(Work task): Select every line of the material that contains the string "links", and copy each one.

(Material to process):
###
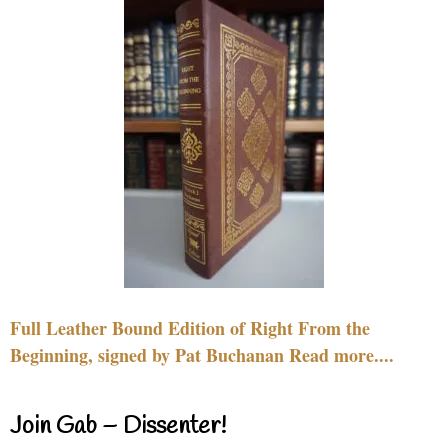
Full Leather Bound Edition of Right From the
Beginning, signed by Pat Buchanan Read more....
Join Gab – Dissenter!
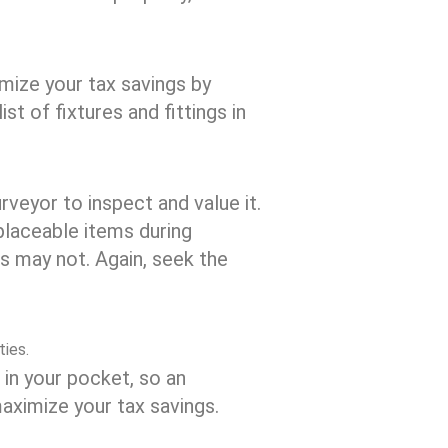
imize your tax savings by
st of fixtures and fittings in
surveyor to inspect and value it.
placeable items during
s may not. Again, seek the
ties.
 in your pocket, so an
aximize your tax savings.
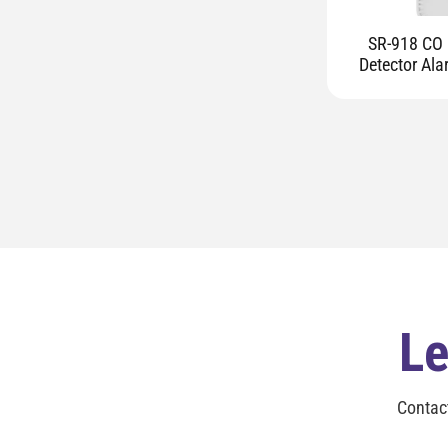
SR-918 CO 
Detector Ala
Le
Contac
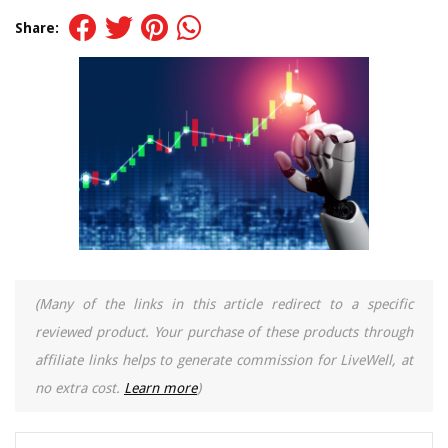
Share:
(Many of the links in this article redirect to a specific
reviewed product. Your purchase of these products through
affiliate links helps to generate commission for LiveWell, at
no extra cost.
Learn more
)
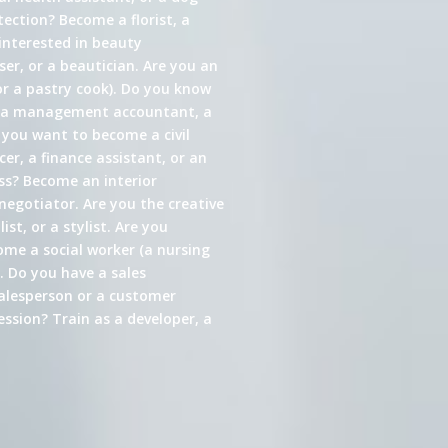
ection? Become a florist, a
interested in beauty
er, or a beautician. Are you an
or a pastry cook). Do you know
s a management accountant, a
 you want to become a civil
cer, a finance assistant, or an
ess? Become an interior
 negotiator. Are you the creative
st, or a stylist. Are you
come a social worker (a nursing
. Do you have a sales
alesperson or a customer
ssion? Train as a developer, a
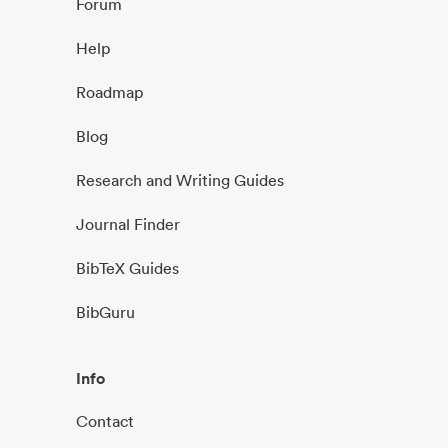
Forum
Help
Roadmap
Blog
Research and Writing Guides
Journal Finder
BibTeX Guides
BibGuru
Info
Contact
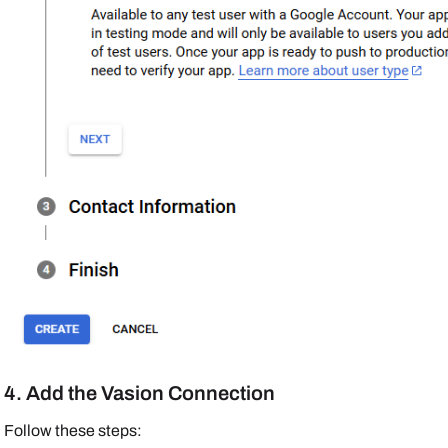
4. Add the Vasion Connection
Follow these steps:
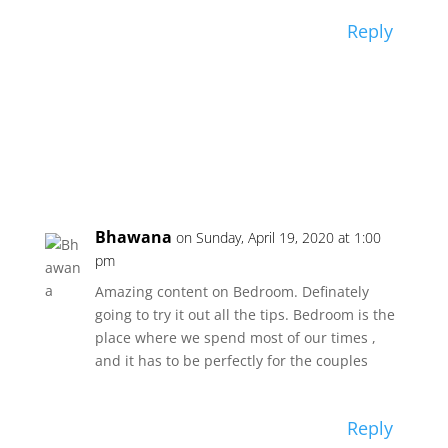
Reply
Bhawana
on Sunday, April 19, 2020 at 1:00
pm
Amazing content on Bedroom. Definately
going to try it out all the tips. Bedroom is the
place where we spend most of our times ,
and it has to be perfectly for the couples
Reply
###
(Task result):
(Many of the links in this article redirect to a specific
affiliate links helps to generate commission for LiveWell, at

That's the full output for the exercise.